Jul 3, 2009 8
I feel happy! …aaaand I feel like shit.
In which the good and the bad are blended into something so astonishingly neutral that I probably could have slept all day and felt just about the same.
Today is my last day at the call center. I am so excited! Change! I’m changing jobs! I’m out of here! This seriously freakin’ rules!
I’ll get to learn and grow and change! This is so excellent!
I packed all my personal crap into a box before I left work last night, so today my desk is spartan and unfamiliar. I was deliberately late because I wanted to panic my supervisor into thinking I wasn’t coming in at all, but my joke backfired: he had to leave early for personal reasons – there’s been a death among his friends.
Then I went through the exit interview, which was little more than a brief chat with a review of the non-compete (I don’t know any trade secrets so I couldn’t spill them even if I wanted to), good luck, and a give-us-your-key-back. They said I can leave an hour early tonight since it’s my last shift. Very exciting! Best day ever!
But when I got back to my desk, Teh [now ex] BF IMed me to say that he’s taking the rest of the day off because he can’t cope.
I guess I sort of wanted today to be more about me, but perhaps that was both selfish and childish. I’m a grown woman; the world isn’t always going to be charmed with and for me when I want it to, I guess.
I feel horrible that Teh [now ex] BF is so uncomfortable with our break-up that he can’t even sit in the same building with me… I feel awful. I also feel a little pissed because I never meant to cause him pain and this is supposed to be a fun day for me, not one where I feel like an asshole all day long because I chased the man out of his own job. He’s been here for eight or nine years; I’ve been here for twenty months.
A brief synopsis of the breakup: A couple of months ago I was overwhelmed and unhappy and pulled back from the relationship. A lot. {{Paragraph redacted at Teh [now ex] BF’s request.}} We broke up two nights ago.
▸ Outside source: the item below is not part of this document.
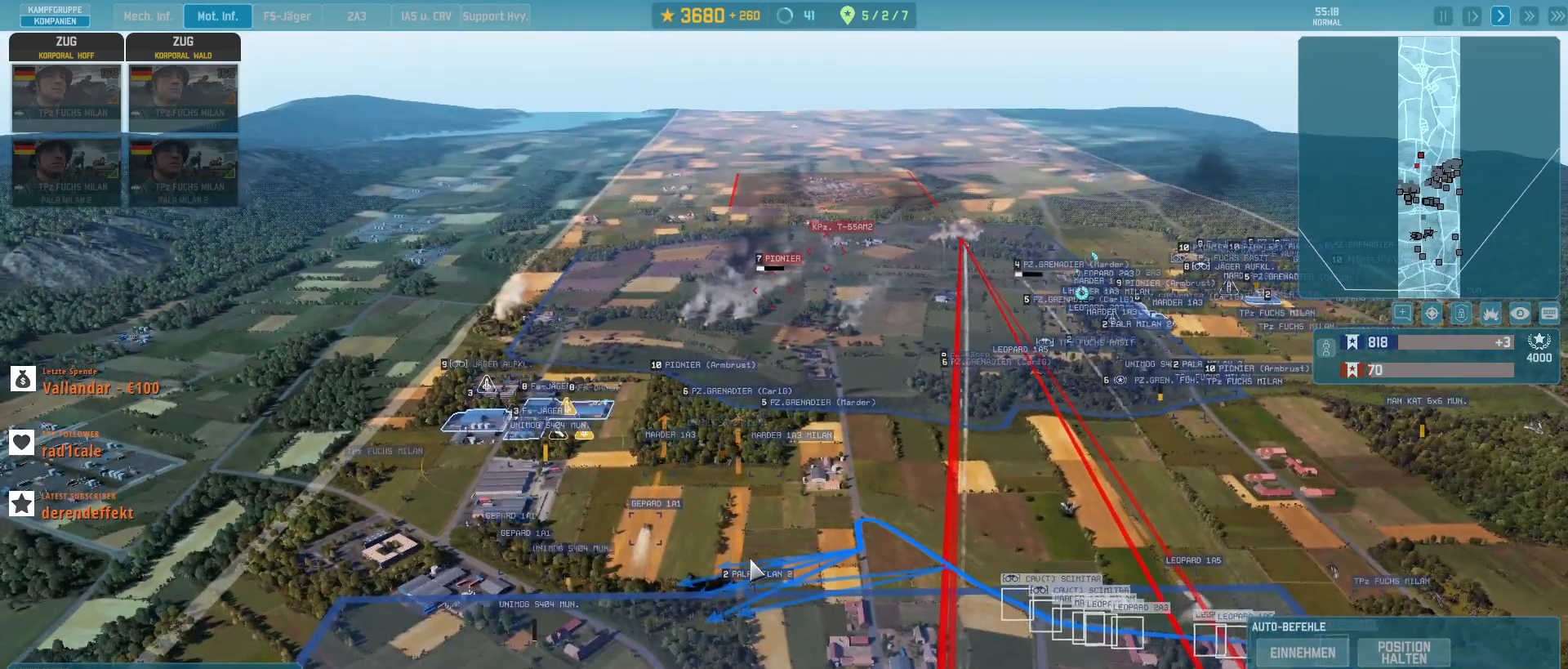
{"keys": ["a", "w"], "mouse": [], "events": [[367, "a", "down"], [467, "w", "down"]]}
Now I’m sitting here waiting for my last Friday lunch meeting to start, and I’m both so excited and so sorry that the two emotions cancel each other out and I feel… well, just kinda sick.
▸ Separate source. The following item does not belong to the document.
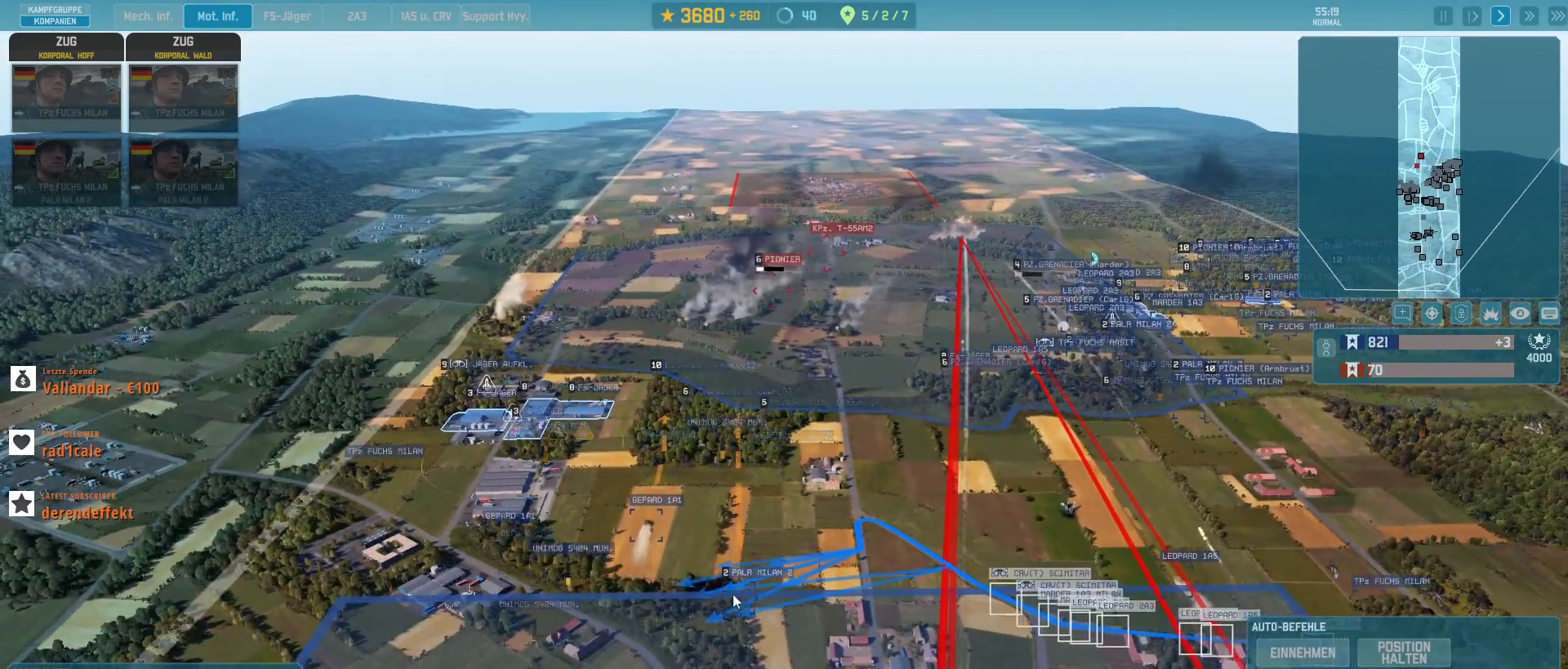
{"keys": ["f"], "mouse": [], "events": [[67, "w", "up"], [100, "a", "up"], [433, "f", "down"]]}
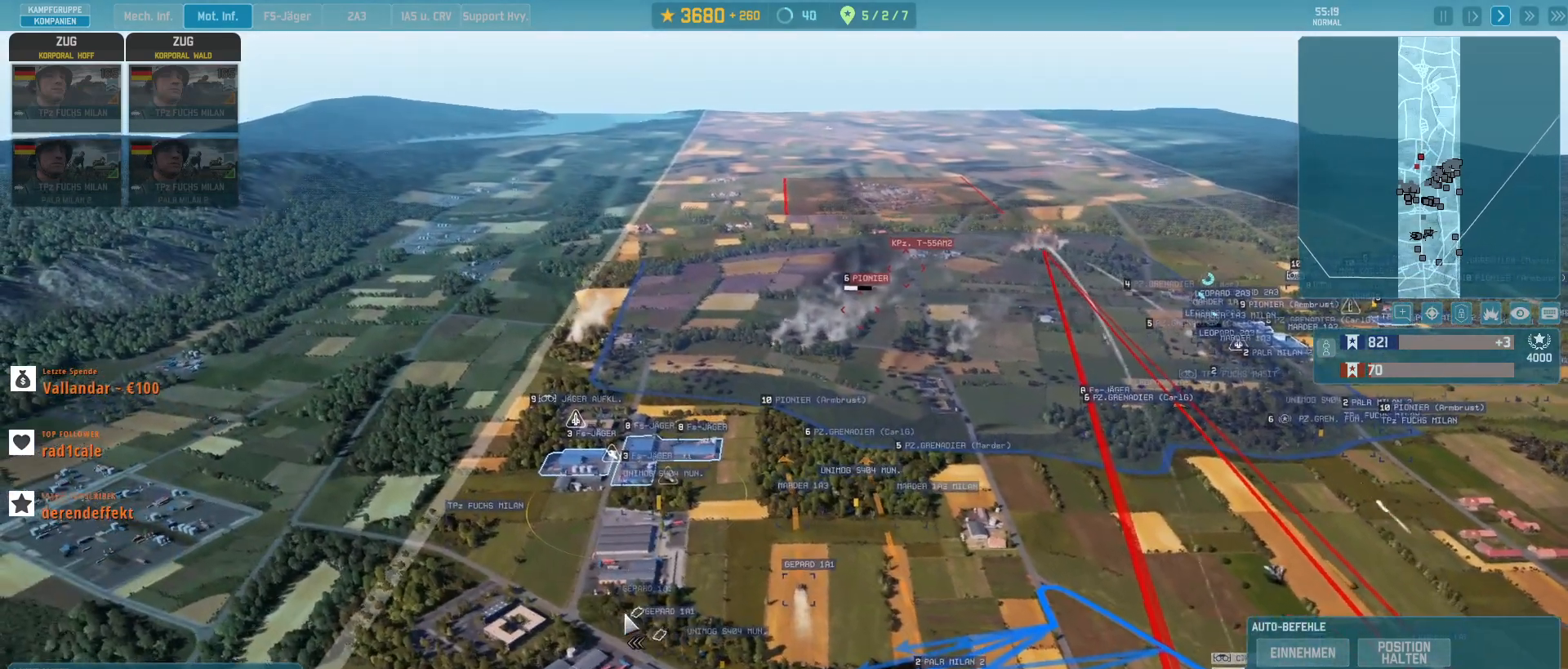
{"keys": [], "mouse": [], "events": [[33, "f", "up"], [433, "mouse_left", "down"], [500, "mouse_left", "up"]]}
Maybe I can just have my entire nervous system removed for health reasons. Then I wouldn’t have to feel this weird.
I left my phone at home. I need to go get it on my lunch break so I can call the new job and find out when to show up.
Update: I get a three day weekend! The new job is running a partial-holiday on Monday to honor the 4th, so I don’t start until Tuesday at eight.